WHAT THE EXERCISE ASKS: State, as a number alone, how many lines of the data contain the string "input".

LISTED RECORDS:
------

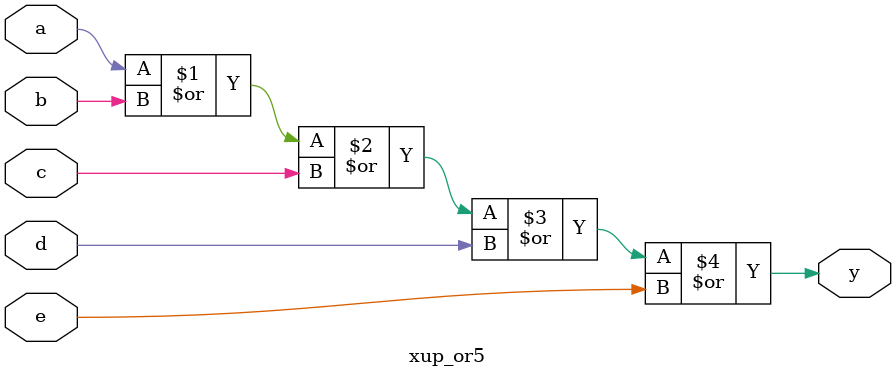
<source format=v>
`timescale 1ns / 1ps
module xup_or5 #(parameter DELAY = 3)(
    input a,
    input b,
    input c,
    input d,
    input e,
    output y
    );
    
    or #DELAY (y,a,b,c,d,e);
    
endmodule

</source>
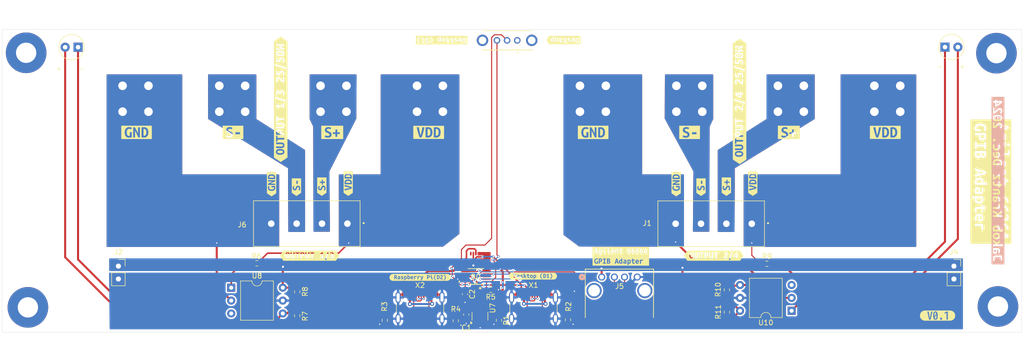
<source format=kicad_pcb>
(kicad_pcb
	(version 20240108)
	(generator "pcbnew")
	(generator_version "8.0")
	(general
		(thickness 1.6)
		(legacy_teardrops no)
	)
	(paper "A3")
	(layers
		(0 "F.Cu" signal)
		(31 "B.Cu" signal)
		(32 "B.Adhes" user "B.Adhesive")
		(33 "F.Adhes" user "F.Adhesive")
		(34 "B.Paste" user)
		(35 "F.Paste" user)
		(36 "B.SilkS" user "B.Silkscreen")
		(37 "F.SilkS" user "F.Silkscreen")
		(38 "B.Mask" user)
		(39 "F.Mask" user)
		(40 "Dwgs.User" user "User.Drawings")
		(41 "Cmts.User" user "User.Comments")
		(42 "Eco1.User" user "User.Eco1")
		(43 "Eco2.User" user "User.Eco2")
		(44 "Edge.Cuts" user)
		(45 "Margin" user)
		(46 "B.CrtYd" user "B.Courtyard")
		(47 "F.CrtYd" user "F.Courtyard")
		(48 "B.Fab" user)
		(49 "F.Fab" user)
		(50 "User.1" user)
		(51 "User.2" user)
		(52 "User.3" user)
		(53 "User.4" user)
		(54 "User.5" user)
		(55 "User.6" user)
		(56 "User.7" user)
		(57 "User.8" user)
		(58 "User.9" user)
	)
	(setup
		(stackup
			(layer "F.SilkS"
				(type "Top Silk Screen")
			)
			(layer "F.Paste"
				(type "Top Solder Paste")
			)
			(layer "F.Mask"
				(type "Top Solder Mask")
				(thickness 0.01)
			)
			(layer "F.Cu"
				(type "copper")
				(thickness 0.035)
			)
			(layer "dielectric 1"
				(type "core")
				(thickness 1.51)
				(material "FR4")
				(epsilon_r 4.5)
				(loss_tangent 0.02)
			)
			(layer "B.Cu"
				(type "copper")
				(thickness 0.035)
			)
			(layer "B.Mask"
				(type "Bottom Solder Mask")
				(thickness 0.01)
			)
			(layer "B.Paste"
				(type "Bottom Solder Paste")
			)
			(layer "B.SilkS"
				(type "Bottom Silk Screen")
			)
			(copper_finish "None")
			(dielectric_constraints no)
		)
		(pad_to_mask_clearance 0)
		(allow_soldermask_bridges_in_footprints no)
		(pcbplotparams
			(layerselection 0x00010fc_ffffffff)
			(plot_on_all_layers_selection 0x0000000_00000000)
			(disableapertmacros no)
			(usegerberextensions no)
			(usegerberattributes yes)
			(usegerberadvancedattributes yes)
			(creategerberjobfile yes)
			(dashed_line_dash_ratio 12.000000)
			(dashed_line_gap_ratio 3.000000)
			(svgprecision 4)
			(plotframeref no)
			(viasonmask no)
			(mode 1)
			(useauxorigin no)
			(hpglpennumber 1)
			(hpglpenspeed 20)
			(hpglpendiameter 15.000000)
			(pdf_front_fp_property_popups yes)
			(pdf_back_fp_property_popups yes)
			(dxfpolygonmode yes)
			(dxfimperialunits yes)
			(dxfusepcbnewfont yes)
			(psnegative no)
			(psa4output no)
			(plotreference yes)
			(plotvalue yes)
			(plotfptext yes)
			(plotinvisibletext no)
			(sketchpadsonfab no)
			(subtractmaskfromsilk no)
			(outputformat 1)
			(mirror no)
			(drillshape 1)
			(scaleselection 1)
			(outputdirectory "")
		)
	)
	(net 0 "")
	(net 1 "GND1")
	(net 2 "VDD1")
	(net 3 "GND2")
	(net 4 "VDD2")
	(net 5 "Net-(X1-CC1)")
	(net 6 "GND")
	(net 7 "unconnected-(X1-SBU1-PadA8)")
	(net 8 "Net-(X1-CC2)")
	(net 9 "Net-(X2-CC1)")
	(net 10 "Net-(X2-CC2)")
	(net 11 "unconnected-(X1-SBU2-PadB8)")
	(net 12 "Net-(IC1-VIN1)")
	(net 13 "USB1_DATA_N")
	(net 14 "USB1_DATA_P")
	(net 15 "Net-(IC1-VIN2)")
	(net 16 "USB2_DATA_P")
	(net 17 "unconnected-(X2-SBU1-PadA8)")
	(net 18 "unconnected-(X2-SBU2-PadB8)")
	(net 19 "USB2_DATA_N")
	(net 20 "+3V3")
	(net 21 "unconnected-(J3-A-Pad1)")
	(net 22 "Net-(J3-C)")
	(net 23 "VBUS")
	(net 24 "D+")
	(net 25 "D-")
	(net 26 "unconnected-(U7-BP-Pad4)")
	(net 27 "unconnected-(IC1-ST-Pad8)")
	(net 28 "Net-(R6-Pad2)")
	(net 29 "Net-(D3-A)")
	(net 30 "Net-(D3-K)")
	(net 31 "Net-(R9-Pad2)")
	(net 32 "Net-(D1-K)")
	(net 33 "Net-(D1-A)")
	(net 34 "unconnected-(U8-Pad3)")
	(net 35 "unconnected-(U10-Pad3)")
	(net 36 "S2+")
	(net 37 "S1-")
	(net 38 "S1+")
	(net 39 "S2-")
	(footprint "kibuzzard-67536A0A" (layer "F.Cu") (at 199.7 44.2))
	(footprint "Package_TO_SOT_SMD:SOT-23-5" (layer "F.Cu") (at 119.85 80.425 90))
	(footprint "kibuzzard-675369E9" (layer "F.Cu") (at 161.15 44.2))
	(footprint "Capacitor_SMD:C_0603_1608Metric" (layer "F.Cu") (at 116.9 76.075 -90))
	(footprint "supply_connectors:SOT-325-5" (layer "F.Cu") (at 138.1 75.5 180))
	(footprint "LED_THT:LED_D5.0mm" (layer "F.Cu") (at 211.46 27.4))
	(footprint "LED_THT:LED_D5.0mm" (layer "F.Cu") (at 40.675 27.425 180))
	(footprint "kibuzzard-675369E9" (layer "F.Cu") (at 71.2 44.2))
	(footprint "Resistor_SMD:R_0603_1608Metric" (layer "F.Cu") (at 115.1 81.325 -90))
	(footprint "kibuzzard-67536BD6" (layer "F.Cu") (at 220.5 53.9 -90))
	(footprint "Connector_USB:USB_C_Receptacle_GCT_USB4105-xx-A_16P_TopMnt_Horizontal" (layer "F.Cu") (at 130.4 79.815))
	(footprint "supply_connectors:CONN4_UJ2-AH_CUD" (layer "F.Cu") (at 143.833389 72.6972))
	(footprint "Resistor_SMD:R_0603_1608Metric" (layer "F.Cu") (at 83.85 75.625 90))
	(footprint "Package_DIP:DIP-6_W10.16mm" (layer "F.Cu") (at 70.85 74.8))
	(footprint "kibuzzard-675368D9" (layer "F.Cu") (at 163.4 55 90))
	(footprint "supply_connectors:DGS10" (layer "F.Cu") (at 119.0389 72.6 180))
	(footprint "kibuzzard-67536A0A" (layer "F.Cu") (at 109.75 44.2))
	(footprint "supply_connectors:CT3151SP" (layer "F.Cu") (at 110.78 26.825))
	(footprint "kibuzzard-674F779A" (layer "F.Cu") (at 165.9 68.5))
	(footprint "Connector_PinSocket_2.54mm:PinSocket_1x02_P2.54mm_Vertical" (layer "F.Cu") (at 213.225 70.55))
	(footprint "kibuzzard-675369A2" (layer "F.Cu") (at 52.2 44.2))
	(footprint "kibuzzard-674E1A52" (layer "F.Cu") (at 112.3 26.025 180))
	(footprint "Resistor_SMD:R_0603_1608Metric" (layer "F.Cu") (at 83.85 80.325 90))
	(footprint "kibuzzard-674E1B37" (layer "F.Cu") (at 147.6 68.625))
	(footprint "MountingHole:MountingHole_4mm_Pad_TopBottom" (layer "F.Cu") (at 30.45 28.525))
	(footprint "Resistor_SMD:R_0603_1608Metric" (layer "F.Cu") (at 123.6 81.225 -90))
	(footprint "Resistor_SMD:R_0603_1608Metric"
		(layer "F.Cu")
		(uuid "472bb6c6-c30f-4cd2-83c1-9a66402f9c54")
		(at 168.5 75.225 -90)
		(descr "Resistor SMD 0603 (1608 Metric), square (rectangular) end terminal, IPC_7351 nominal, (Body size source: IPC-SM-782 page 72, https://www.pcb-3d.com/wordpress/wp-content/uploads/ipc-sm-782a_amendment_1_and_2.pdf), generated with kicad-footprint-generator")
		(tags "resistor")
		(property "Reference" "R10"
			(at -0.05 1.75 90)
			(layer "F.SilkS")
			(uuid "d799dfcf-3a6b-49af-b899-ca59563ec5a3")
			(effects
				(font
					(size 1 1)
					(thickness 0.15)
				)
			)
		)
		(property "Value" "10k"
			(at 0 1.43 90)
			(layer "F.Fab")
			(uuid "d3d1ae77-d386-4082-9ec3-d95d2294930a")
			(effects
				(font
					(size 1 1)
					(thickness 0.15)
				)
			)
		)
		(property "Footprint" "Resistor_SMD:R_0603_1608Metric"
			(at 0 0 -90)
			(unlocked yes)
			(layer "F.Fab")
			(hide yes)
			(uuid "15e42350-9a05-4a3e-b8a3-c3c3ffab8043")
			(effects
				(font
					(size 1.27 1.27)
					(thickness 0.15)
				)
			)
		)
		(property "Datasheet" "https://www.vishay.com/doc?20035"
			(at 0 0 -90)
			(unlocked yes)
			(layer "F.Fab")
			(hide yes)
			(uuid "1599afc7-808c-4a4d-819a-c36e67d4a1e3")
			(effects
				(font
					(size 1.27 1.27)
					(thickness 0.15)
				)
			)
		)
		(property "Description" ""
			(at 0
... [407677 chars truncated]
</source>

------

SOLUTION FOR THIS PROBLEM: 5